アジア文明博物館を訪れたのは、マレーシア・サイバージャヤに滞在中の3月6日であった。ここには西アジアー東南アジアー東アジアの誇大から中世に至る美術工芸品が収集・展示されている。東南アジア古陶磁も展示されているようである。展示品の内、陶磁器類を中心に紹介したい。
右手の建物がアジア文明博物館だが、正面からの写真を撮り忘れたので、掲載できないのが残念である。
ここの特徴は、シンガポール華人・Khoo Teck Puat氏の『唐第沈船遺物』のコレクションである。中でも長沙窯陶磁の膨大なコレクションである。

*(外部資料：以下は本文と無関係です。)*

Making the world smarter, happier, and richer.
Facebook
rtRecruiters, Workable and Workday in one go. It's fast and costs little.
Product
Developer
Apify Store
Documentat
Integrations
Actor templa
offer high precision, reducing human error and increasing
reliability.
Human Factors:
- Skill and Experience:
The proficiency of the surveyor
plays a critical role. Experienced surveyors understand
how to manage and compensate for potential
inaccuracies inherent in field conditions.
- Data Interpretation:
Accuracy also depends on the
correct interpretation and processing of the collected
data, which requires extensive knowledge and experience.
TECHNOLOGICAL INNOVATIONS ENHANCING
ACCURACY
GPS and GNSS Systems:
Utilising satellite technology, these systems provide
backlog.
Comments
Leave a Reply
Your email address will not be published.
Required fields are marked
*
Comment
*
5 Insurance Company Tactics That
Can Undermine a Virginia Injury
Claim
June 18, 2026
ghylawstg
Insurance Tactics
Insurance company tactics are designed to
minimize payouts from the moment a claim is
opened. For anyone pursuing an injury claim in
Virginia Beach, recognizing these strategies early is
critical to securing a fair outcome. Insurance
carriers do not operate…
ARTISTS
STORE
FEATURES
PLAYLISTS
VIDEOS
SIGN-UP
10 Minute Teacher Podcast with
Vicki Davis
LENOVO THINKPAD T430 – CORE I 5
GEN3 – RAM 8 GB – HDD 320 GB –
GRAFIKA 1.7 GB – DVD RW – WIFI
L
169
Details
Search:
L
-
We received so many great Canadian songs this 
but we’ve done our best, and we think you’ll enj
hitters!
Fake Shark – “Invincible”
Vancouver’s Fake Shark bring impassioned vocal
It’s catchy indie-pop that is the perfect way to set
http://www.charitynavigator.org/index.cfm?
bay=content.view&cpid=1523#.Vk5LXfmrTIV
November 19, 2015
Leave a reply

1998年、漁民がシンガポールの南東600kmのインドネシア・ブリトゥン島に近いジャワ海で、ナマコの潜り漁をしていた時に、多くの陶磁器が海底に散乱しているのを発見した。そこには6万点以上の唐時代(618-907年)の陶磁器や金・銀製品で、イランやイラクのものも含まれていた。早い段階から中国、東南アジアと中東を結ぶ交易圏が存在していた。
沈船遺物のC-14放射性炭素測定による結果は、670-890年を示し、更に決定的なことは一つの陶磁器に宝暦二年(826)七月十六日と刻まれていた。これらのことより沈没したのは、830-840年と推測されるという。
沈船は、その構造と使用された木材の特徴から中東・湾岸地域で建造された『ダウ船』だとしている。そのダウ船に5万点以上の湖南省長沙窯陶磁が含まれていた。その一部が展示されているが、その様子から、さも大量であったろうとの様子を伺わせている。
展示量も膨大で、全てはとても紹介できないが、次回も一端を紹介したいと考えている。